Hindsight is easy, but we failed to expose the next generation of performers to our audiences as well as we should have done. Every concert by a well-known performer who filled the house should have included a opening set or guest set by a young or new-to-the-scene performer that the audience would not have otherwise come out to see and hear. Same thing with "tweener" sets at festivals. If the guest set is good, some of that audience would come to see them when they're at the top of the bill. And the audience for the established act would have been exposed to somebody out of the next generation.

But that didn't happen, and so we now have a generational divide within the "folk" audience. The same people come to hear the same acts that they first knew twenty or more years ago, and those people don't know or care about the newer generation of folksingers.

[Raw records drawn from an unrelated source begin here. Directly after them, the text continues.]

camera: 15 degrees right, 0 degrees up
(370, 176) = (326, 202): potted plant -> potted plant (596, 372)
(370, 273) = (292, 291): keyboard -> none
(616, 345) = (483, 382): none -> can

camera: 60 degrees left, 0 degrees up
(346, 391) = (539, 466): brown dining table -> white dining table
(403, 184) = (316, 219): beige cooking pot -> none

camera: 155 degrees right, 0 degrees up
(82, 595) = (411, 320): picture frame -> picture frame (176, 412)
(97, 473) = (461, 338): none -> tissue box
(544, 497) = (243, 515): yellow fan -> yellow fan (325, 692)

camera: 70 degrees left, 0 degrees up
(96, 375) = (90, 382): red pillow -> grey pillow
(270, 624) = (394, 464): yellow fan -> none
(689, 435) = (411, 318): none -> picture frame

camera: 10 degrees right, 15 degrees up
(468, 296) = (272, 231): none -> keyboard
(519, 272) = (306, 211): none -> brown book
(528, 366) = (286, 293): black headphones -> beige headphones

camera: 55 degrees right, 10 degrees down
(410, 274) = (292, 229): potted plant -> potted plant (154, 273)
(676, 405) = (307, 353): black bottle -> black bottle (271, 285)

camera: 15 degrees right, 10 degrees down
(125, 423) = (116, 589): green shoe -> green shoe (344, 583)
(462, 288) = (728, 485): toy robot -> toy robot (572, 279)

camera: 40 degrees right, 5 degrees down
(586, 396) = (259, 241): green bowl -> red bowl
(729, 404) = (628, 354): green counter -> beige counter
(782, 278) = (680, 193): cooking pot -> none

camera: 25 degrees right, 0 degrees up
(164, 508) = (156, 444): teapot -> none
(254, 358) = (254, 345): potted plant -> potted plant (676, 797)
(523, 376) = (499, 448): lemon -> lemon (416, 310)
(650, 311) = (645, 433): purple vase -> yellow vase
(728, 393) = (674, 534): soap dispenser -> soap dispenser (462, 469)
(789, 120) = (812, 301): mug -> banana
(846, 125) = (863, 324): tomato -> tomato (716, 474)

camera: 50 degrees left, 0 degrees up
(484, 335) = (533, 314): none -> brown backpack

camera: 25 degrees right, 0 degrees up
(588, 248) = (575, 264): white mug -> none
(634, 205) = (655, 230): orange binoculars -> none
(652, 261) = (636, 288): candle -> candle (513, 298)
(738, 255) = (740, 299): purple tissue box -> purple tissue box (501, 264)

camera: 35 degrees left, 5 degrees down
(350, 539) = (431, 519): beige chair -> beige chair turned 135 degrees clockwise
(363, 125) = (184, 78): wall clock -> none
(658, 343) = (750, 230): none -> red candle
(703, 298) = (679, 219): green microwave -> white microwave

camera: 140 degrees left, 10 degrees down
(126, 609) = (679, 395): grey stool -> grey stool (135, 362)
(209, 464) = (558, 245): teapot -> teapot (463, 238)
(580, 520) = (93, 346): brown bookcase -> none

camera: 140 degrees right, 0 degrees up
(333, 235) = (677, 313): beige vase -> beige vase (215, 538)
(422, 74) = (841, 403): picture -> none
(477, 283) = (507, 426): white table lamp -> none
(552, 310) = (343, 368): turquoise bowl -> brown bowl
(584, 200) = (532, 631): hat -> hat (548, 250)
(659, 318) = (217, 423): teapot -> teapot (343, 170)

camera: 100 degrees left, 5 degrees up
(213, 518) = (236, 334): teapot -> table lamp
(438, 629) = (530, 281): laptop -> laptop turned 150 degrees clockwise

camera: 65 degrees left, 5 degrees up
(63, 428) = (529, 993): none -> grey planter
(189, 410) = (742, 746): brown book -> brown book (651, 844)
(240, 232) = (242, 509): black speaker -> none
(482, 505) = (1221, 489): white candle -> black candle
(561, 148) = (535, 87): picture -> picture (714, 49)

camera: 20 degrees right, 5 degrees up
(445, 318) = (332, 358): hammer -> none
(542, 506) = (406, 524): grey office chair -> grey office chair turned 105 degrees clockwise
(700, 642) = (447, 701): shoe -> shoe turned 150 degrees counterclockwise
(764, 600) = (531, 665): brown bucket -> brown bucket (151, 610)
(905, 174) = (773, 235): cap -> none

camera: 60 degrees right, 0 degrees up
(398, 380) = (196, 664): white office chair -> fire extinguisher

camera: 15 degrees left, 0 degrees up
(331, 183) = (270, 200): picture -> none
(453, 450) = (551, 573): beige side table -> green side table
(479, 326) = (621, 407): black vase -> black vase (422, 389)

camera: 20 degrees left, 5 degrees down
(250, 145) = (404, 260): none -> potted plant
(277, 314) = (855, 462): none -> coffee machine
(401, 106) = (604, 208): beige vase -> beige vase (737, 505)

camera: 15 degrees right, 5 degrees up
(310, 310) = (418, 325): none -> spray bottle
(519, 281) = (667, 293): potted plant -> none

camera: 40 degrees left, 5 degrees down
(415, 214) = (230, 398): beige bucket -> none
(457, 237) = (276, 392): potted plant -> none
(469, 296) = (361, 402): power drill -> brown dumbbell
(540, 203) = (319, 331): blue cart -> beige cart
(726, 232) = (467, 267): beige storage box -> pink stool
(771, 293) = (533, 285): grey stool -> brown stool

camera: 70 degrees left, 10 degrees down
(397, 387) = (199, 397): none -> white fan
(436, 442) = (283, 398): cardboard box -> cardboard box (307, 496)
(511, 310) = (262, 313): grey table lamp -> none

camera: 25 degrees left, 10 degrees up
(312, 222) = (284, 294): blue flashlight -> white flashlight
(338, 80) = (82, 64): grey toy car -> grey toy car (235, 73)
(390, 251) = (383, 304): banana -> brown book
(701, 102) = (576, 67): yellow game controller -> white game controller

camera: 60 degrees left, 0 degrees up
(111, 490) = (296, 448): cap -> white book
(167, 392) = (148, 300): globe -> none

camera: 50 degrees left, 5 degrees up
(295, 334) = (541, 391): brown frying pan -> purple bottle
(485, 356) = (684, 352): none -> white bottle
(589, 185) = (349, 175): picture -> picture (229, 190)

True, the guest set method is not always practical, especially with touring acts coming to town for the first few times, but there's probably some good local act that could benefit from the exposure.

Here in Seattle, that's how Jim Page developed a following and learned his craft as a performer: he showed up at everybody else's gigs and offerred to do a couple of songs during the break. Made a nuisance of himself, but he got onto lots of stages, sometimes two or three a night. And he gradually developed his own following.

But it's also important to understand that people don't have to come to concerts: as somebody (probably Yogi Berra) said, "if people don't want to come to the game, you can't stop them." It's the concert promoter/presenter's job to attract an audience in site of the inertia, competing events and indifference that drives them to do something (or nothing) else.